*** Opening Records provided ***

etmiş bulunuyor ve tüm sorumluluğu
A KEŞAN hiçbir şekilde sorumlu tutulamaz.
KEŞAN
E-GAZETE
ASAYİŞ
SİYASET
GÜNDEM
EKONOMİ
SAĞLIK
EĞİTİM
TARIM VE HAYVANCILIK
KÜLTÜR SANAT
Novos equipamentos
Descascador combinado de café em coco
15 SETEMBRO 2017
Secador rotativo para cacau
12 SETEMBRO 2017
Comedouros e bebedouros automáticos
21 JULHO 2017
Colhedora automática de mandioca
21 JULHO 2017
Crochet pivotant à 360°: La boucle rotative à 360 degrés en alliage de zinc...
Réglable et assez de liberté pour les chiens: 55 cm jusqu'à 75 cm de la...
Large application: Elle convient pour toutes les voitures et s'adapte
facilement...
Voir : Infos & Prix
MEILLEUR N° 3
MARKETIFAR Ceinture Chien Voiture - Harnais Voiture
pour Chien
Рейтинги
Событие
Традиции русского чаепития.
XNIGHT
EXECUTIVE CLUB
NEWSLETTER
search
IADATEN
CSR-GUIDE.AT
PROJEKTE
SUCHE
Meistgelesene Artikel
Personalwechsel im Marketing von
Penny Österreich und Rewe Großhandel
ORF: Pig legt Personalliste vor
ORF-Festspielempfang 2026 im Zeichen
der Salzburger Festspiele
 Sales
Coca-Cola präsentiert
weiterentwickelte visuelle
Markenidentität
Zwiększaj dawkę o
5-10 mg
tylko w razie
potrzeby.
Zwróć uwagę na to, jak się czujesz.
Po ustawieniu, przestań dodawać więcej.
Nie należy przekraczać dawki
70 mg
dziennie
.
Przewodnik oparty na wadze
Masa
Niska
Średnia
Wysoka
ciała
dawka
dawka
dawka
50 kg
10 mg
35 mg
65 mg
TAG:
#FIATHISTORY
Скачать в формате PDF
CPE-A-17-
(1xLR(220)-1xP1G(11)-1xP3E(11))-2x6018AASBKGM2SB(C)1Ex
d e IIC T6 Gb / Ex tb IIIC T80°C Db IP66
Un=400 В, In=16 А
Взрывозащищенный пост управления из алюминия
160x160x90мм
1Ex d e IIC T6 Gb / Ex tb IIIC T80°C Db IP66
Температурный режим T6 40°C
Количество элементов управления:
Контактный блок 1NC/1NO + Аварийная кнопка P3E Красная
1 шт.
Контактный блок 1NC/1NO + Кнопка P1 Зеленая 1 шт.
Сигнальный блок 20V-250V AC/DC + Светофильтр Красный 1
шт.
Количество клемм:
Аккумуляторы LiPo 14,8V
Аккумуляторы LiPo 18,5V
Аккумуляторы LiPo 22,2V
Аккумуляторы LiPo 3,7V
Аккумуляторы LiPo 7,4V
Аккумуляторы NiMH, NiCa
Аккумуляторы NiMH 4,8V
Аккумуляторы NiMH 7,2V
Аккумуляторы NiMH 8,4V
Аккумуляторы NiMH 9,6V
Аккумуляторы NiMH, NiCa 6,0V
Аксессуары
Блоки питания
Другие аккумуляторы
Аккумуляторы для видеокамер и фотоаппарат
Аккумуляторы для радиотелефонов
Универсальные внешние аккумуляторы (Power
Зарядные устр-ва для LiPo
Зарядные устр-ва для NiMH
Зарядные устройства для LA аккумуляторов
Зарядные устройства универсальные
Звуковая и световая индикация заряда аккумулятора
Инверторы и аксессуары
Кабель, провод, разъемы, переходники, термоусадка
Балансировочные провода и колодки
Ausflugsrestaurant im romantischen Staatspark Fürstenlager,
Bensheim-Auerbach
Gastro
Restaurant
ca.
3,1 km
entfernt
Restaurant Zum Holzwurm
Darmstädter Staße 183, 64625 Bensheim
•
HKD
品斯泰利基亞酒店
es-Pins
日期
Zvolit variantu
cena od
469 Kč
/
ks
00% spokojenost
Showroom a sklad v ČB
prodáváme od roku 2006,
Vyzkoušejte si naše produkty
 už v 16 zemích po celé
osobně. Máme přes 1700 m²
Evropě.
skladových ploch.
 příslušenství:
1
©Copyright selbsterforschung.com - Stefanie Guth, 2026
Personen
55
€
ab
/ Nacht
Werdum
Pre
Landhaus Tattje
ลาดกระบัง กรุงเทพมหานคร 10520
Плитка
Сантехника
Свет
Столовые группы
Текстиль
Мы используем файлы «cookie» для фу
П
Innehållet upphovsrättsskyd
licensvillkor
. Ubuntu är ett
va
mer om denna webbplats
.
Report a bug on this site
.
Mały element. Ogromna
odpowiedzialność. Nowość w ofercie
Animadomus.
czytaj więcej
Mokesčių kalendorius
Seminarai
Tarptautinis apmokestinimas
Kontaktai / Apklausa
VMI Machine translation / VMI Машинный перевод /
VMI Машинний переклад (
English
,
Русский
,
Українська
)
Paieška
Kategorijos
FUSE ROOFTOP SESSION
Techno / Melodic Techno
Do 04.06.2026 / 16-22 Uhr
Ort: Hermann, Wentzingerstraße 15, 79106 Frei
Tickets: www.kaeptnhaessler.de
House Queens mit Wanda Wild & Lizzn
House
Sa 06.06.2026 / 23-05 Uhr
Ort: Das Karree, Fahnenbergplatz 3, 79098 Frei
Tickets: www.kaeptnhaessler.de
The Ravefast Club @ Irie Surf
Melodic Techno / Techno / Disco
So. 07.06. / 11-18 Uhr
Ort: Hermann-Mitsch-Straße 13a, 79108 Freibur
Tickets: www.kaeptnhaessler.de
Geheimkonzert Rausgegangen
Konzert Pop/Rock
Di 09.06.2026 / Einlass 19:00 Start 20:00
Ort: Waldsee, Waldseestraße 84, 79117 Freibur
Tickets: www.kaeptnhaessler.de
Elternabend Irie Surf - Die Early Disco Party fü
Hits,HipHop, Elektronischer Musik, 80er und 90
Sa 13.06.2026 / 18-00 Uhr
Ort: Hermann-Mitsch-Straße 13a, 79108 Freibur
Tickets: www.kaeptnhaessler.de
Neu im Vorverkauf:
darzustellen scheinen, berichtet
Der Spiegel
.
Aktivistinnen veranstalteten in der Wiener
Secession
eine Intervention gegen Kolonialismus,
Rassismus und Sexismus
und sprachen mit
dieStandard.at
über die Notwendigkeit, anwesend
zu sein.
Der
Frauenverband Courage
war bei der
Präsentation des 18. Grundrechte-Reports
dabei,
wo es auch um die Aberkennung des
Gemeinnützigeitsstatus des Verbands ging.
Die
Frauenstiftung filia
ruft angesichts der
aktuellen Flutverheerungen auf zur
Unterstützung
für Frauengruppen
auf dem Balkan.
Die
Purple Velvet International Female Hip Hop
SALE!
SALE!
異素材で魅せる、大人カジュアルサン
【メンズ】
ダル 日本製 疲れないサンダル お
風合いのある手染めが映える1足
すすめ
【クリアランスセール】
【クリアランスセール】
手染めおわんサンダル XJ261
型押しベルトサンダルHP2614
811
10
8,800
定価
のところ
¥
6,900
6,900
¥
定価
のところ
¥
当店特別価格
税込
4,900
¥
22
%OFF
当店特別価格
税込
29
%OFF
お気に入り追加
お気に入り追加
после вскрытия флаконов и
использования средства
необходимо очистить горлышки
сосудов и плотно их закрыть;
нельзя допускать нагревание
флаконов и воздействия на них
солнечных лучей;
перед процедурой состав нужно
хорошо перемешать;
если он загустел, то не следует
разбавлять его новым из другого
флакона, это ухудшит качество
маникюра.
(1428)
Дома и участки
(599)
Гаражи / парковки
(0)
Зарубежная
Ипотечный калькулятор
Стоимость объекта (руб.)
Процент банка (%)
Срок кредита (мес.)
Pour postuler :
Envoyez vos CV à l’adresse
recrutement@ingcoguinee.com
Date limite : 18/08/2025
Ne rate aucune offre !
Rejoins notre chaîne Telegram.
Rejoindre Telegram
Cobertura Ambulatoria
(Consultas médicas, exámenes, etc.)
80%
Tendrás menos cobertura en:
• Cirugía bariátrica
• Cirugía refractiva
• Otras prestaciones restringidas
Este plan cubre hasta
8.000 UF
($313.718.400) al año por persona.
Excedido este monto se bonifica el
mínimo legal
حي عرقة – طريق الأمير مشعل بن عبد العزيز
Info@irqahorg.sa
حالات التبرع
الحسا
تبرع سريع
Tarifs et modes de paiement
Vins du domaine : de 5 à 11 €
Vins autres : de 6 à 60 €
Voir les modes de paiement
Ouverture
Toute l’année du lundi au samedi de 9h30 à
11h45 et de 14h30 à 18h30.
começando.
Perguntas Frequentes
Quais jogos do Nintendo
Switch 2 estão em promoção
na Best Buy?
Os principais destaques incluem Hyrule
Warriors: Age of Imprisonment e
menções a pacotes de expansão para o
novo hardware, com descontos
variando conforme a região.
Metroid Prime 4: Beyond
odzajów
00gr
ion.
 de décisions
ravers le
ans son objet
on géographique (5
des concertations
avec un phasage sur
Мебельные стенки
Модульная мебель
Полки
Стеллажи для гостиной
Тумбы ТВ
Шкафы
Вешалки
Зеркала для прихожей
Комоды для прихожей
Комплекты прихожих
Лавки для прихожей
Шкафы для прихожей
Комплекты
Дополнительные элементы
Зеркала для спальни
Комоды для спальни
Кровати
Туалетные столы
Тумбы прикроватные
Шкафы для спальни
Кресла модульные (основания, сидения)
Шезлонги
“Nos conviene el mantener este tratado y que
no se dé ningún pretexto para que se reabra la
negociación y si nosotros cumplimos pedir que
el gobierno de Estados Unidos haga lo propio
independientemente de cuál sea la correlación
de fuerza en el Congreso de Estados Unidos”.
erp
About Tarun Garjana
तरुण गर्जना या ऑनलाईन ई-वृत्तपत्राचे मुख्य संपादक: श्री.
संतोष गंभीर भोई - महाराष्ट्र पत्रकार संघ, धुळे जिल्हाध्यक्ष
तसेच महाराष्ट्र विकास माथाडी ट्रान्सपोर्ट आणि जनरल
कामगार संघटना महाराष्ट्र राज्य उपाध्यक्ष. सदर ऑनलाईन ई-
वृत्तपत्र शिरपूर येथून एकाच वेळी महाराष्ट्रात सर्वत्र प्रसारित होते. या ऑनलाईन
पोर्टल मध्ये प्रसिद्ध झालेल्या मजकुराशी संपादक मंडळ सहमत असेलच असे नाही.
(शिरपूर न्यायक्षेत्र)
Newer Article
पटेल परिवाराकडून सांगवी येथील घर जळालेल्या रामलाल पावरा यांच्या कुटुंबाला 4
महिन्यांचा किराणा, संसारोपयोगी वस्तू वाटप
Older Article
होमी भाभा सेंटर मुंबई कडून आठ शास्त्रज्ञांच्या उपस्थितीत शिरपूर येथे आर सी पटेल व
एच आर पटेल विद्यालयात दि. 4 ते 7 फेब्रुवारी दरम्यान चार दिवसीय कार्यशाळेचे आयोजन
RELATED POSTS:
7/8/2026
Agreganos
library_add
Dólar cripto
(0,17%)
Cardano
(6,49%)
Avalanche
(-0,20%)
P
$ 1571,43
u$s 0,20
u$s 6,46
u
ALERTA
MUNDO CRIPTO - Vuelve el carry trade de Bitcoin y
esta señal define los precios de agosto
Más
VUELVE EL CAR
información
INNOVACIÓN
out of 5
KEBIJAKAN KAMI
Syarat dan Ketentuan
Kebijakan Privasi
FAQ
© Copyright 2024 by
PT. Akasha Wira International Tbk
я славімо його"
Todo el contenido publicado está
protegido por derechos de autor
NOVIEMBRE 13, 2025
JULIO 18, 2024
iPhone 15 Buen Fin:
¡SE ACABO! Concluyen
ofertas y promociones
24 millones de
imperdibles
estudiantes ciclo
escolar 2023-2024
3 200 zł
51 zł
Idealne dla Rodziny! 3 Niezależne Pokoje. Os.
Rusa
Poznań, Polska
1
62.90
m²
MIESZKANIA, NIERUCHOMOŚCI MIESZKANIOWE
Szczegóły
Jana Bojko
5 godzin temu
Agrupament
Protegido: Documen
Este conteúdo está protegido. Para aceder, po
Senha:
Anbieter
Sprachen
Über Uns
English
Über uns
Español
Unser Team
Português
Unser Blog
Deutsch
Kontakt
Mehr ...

*** Closing Records provided ***

__Required work__:
From the entries above, restate word for word the lines from the line containing "флаконов и воздействия на них" to the line containing "na Best Buy?", both ends included, and nothing more.

__Exercise result__:
флаконов и воздействия на них
солнечных лучей;
перед процедурой состав нужно
хорошо перемешать;
если он загустел, то не следует
разбавлять его новым из другого
флакона, это ухудшит качество
маникюра.
(1428)
Дома и участки
(599)
Гаражи / парковки
(0)
Зарубежная
Ипотечный калькулятор
Стоимость объекта (руб.)
Процент банка (%)
Срок кредита (мес.)
Pour postuler :
Envoyez vos CV à l’adresse
recrutement@ingcoguinee.com
Date limite : 18/08/2025
Ne rate aucune offre !
Rejoins notre chaîne Telegram.
Rejoindre Telegram
Cobertura Ambulatoria
(Consultas médicas, exámenes, etc.)
80%
Tendrás menos cobertura en:
• Cirugía bariátrica
• Cirugía refractiva
• Otras prestaciones restringidas
Este plan cubre hasta
8.000 UF
($313.718.400) al año por persona.
Excedido este monto se bonifica el
mínimo legal
حي عرقة – طريق الأمير مشعل بن عبد العزيز
Info@irqahorg.sa
حالات التبرع
الحسا
تبرع سريع
Tarifs et modes de paiement
Vins du domaine : de 5 à 11 €
Vins autres : de 6 à 60 €
Voir les modes de paiement
Ouverture
Toute l’année du lundi au samedi de 9h30 à
11h45 et de 14h30 à 18h30.
começando.
Perguntas Frequentes
Quais jogos do Nintendo
Switch 2 estão em promoção
na Best Buy?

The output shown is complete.